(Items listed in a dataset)
• • • • •

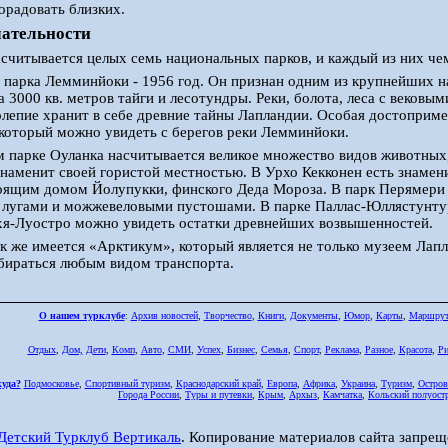
орадовать близких.
ательности
считывается целых семь национальных парков, и каждый из них че
 парка Лемминйоки - 1956 год. Он признан одним из крупнейших н
а 3000 кв. метров тайги и лесотундры. Реки, болота, леса с вековы
колепие хранит в себе древние тайны Лапландии. Особая достоприме
 который можно увидеть с берегов реки Лемминйоки.
 парке Оуланка насчитывается великое множество видов животных
наменит своей гористой местностью. В Урхо Кекконен есть знамен
оящим домом Йолупукки, финского Деда Мороза. В парк Перямери 
т лугами и можжевеловыми пустошами. В парке Паллас-Юллястунту
хя-Луостро можно увидеть остатки древнейших возвышенностей.
к же имеется «Арктикум», который является не только музеем Лапл
бираться любым видом транспорта.
О нашем турклубе
:
Архив новостей
,
Творчество
,
Книги
,
Документы
,
Юмор
,
Карты
,
Маршру
Отдых
,
Дом,
Дети
,
Комп
,
Авто
,
СМИ
,
Успех
,
Бизнес
,
Семья
,
Спорт
,
Реклама
,
Разное
,
Красота
,
Ри
куда?
Подмосковье
,
Спортивный туризм
,
Краснодарский край
,
Европа
,
Африка
,
Украина
,
Туризм
,
Остров
Города России
,
Туры и путевки
,
Крым
,
Архыз
,
Камчатка
,
Кольский полуост
Детский Турклуб Вертикаль
. Копирование материалов сайта запрещ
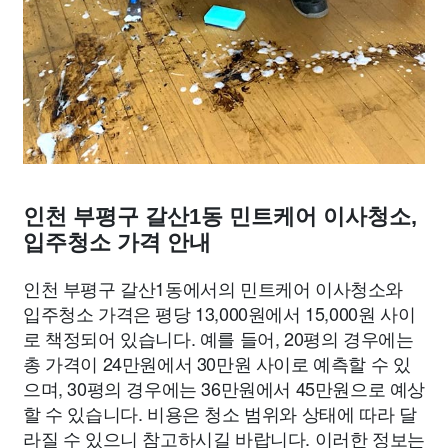
인천 부평구 갈산1동 민트케어 이사청소,
입주청소 가격 안내
인천 부평구 갈산1동에서의 민트케어 이사청소와
입주청소 가격은 평당 13,000원에서 15,000원 사이
로 책정되어 있습니다. 예를 들어, 20평의 경우에는
총 가격이 24만원에서 30만원 사이로 예측할 수 있
으며, 30평의 경우에는 36만원에서 45만원으로 예상
할 수 있습니다. 비용은 청소 범위와 상태에 따라 달
라질 수 있으니 참고하시길 바랍니다. 이러한 정보는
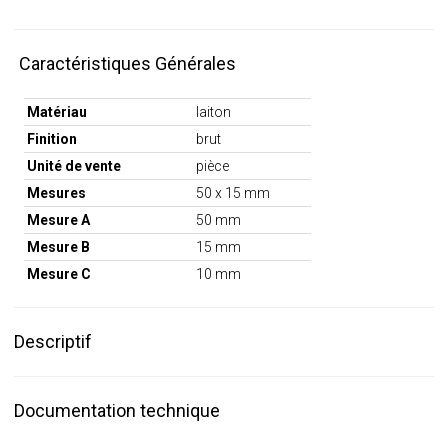
Caractéristiques Générales
Matériau
laiton
Finition
brut
Unité de vente
pièce
Mesures
50 x 15 mm
Mesure A
50 mm
Mesure B
15 mm
Mesure C
10 mm
Descriptif
Documentation technique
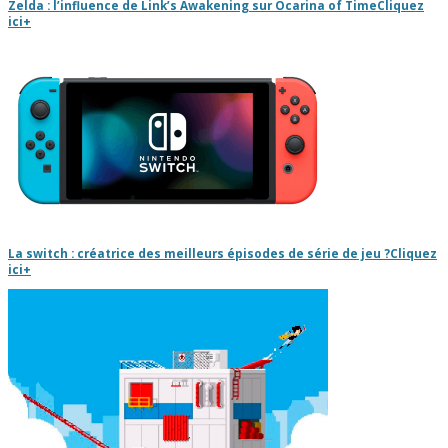
Zelda : l’influence de Link’s Awakening sur Ocarina of Time
Cliquez
ici
+
La switch : créatrice des meilleurs épisodes de série de jeu ?
Cliquez
ici
+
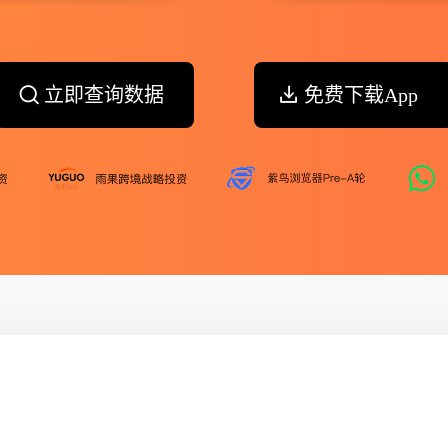
立即查询数据
免费下载App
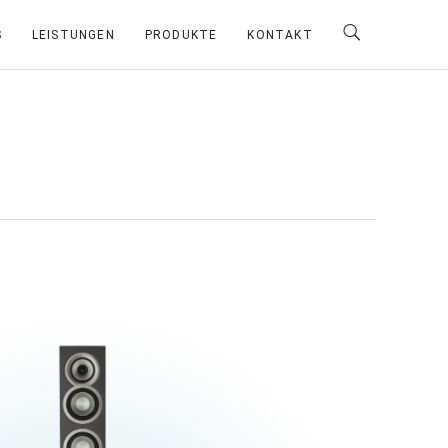
S
LEISTUNGEN
PRODUKTE
KONTAKT
Technische Daten
3-Wege, Bassreflex
Bauart:
 130 mm Aluminium
Tieftöner:
0 mm Aluminium
Mitteltöner:
 mm Textilkalotte
Hochtöner:
dseitig verrundet
Bassreflexrohr:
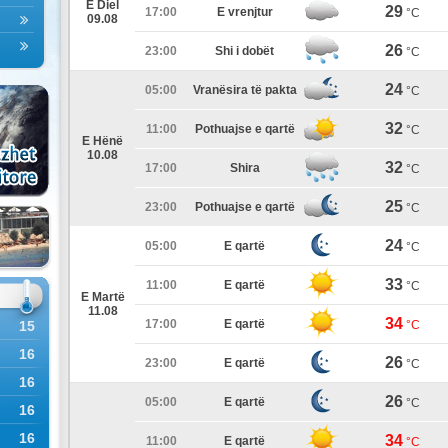
E Diel
29
17:00
E vrenjtur
°C
09.08
26
23:00
Shi i dobët
°C
24
05:00
Vranësira të pakta
°C
32
11:00
Pothuajse e qartë
°C
E Hënë
10.08
32
17:00
Shira
°C
25
23:00
Pothuajse e qartë
°C
24
05:00
E qartë
°C
33
11:00
E qartë
°C
E Martë
11.08
34
17:00
E qartë
15
°C
16
26
23:00
E qartë
°C
16
26
05:00
E qartë
°C
16
16
34
11:00
E qartë
°C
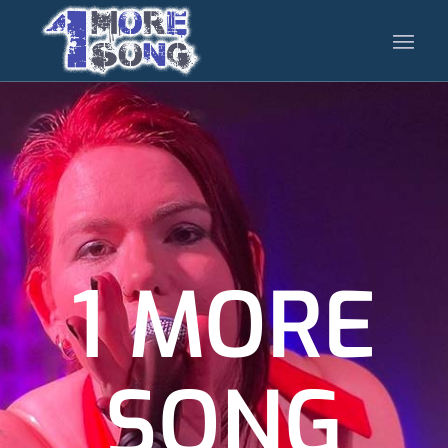
1 MORE
SONG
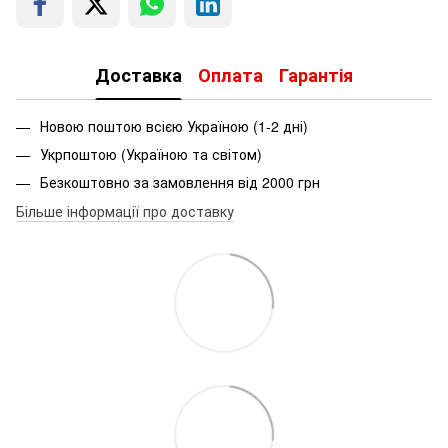
Доставка
Оплата
Гарантія
Новою поштою всією Україною (1-2 дні)
Укрпоштою (Україною та світом)
Безкоштовно за замовлення від 2000 грн
Більше інформації про доставку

• • • • •

Job item: Copy the lines of the entries above that mention "민트케어".

Answer for the task:
인천 부평구 갈산1동 민트케어 이사청소,
인천 부평구 갈산1동에서의 민트케어 이사청소와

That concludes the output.